- Enunciado da tarefa
Reproduza sem mudar nada a parte do trecho sobre o recurso judicial, mais abaixo, que começa nas palavras "Neste Supremo Tribunal" e termina logo depois de "apreciar e decidir.".

───── Trecho do documento

7. A entendermos de outra forma estará o Município a obter um enriquecimento à custa do arguido, o que desde logo é inconstitucional, tal como inconstitucional é a violação do direito de defesa do arguido, que só nesta fase se vê confrontado com esta argumentação;
8. Resulta claro no douto Acórdão do STJ de 10/04/2002, proferido no processo n.° 352/02, alegado pelo recorrente, que naquele caso, ali em apreço, foi deduzido atempadamente pedido de indemnização civil contra o arguido, pedido esse que foi julgado pelo tribunal a quo.
9. Mas não estamos também perante uma empresa, para os efeitos do DL 28/84, de 20 de Janeiro;
10. Nem o Município de … é uma unidade de produção, nem sequer é uma entidade que gere ou administra uma empresa stricto sensu;
11. Nem se pode sequer considerar que a construção de uma praia fluvial se destine à produção económica;
12. Mas como refere o digno recorrente, já na vigência do Código de 1886 a obrigação de indemnizar tinha subjacente o pedido formulado pelos ofendidos.
13. Acresce que o procedimento já se encontrava prescrito à data de realização da audiência de julgamento, sem que sobre tal facto o M.° Tribunal a quo se tenha pronunciado.
Nestes termos e nos melhores de direito que Vs Ex.as mais doutamente suprirão, não concedendo provimento ao presente recurso, farão a esperada Justiça.
Neste Supremo Tribunal o Exmo. Procurador-Geral Adjunto disse nada obstar ao conhecimento do recurso.
Colhidos os vistos legais, teve lugar a audiência, com a produção de alegações orais, cumprindo agora apreciar e decidir.

──────────
───── Dados guardados

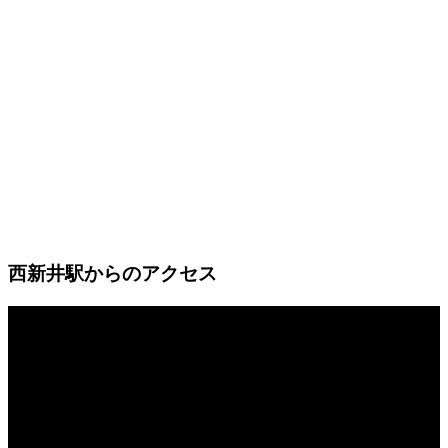
西新井駅からのアクセス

──────────

- Sua resposta
Neste Supremo Tribunal o Exmo. Procurador-Geral Adjunto disse nada obstar ao conhecimento do recurso.
Colhidos os vistos legais, teve lugar a audiência, com a produção de alegações orais, cumprindo agora apreciar e decidir.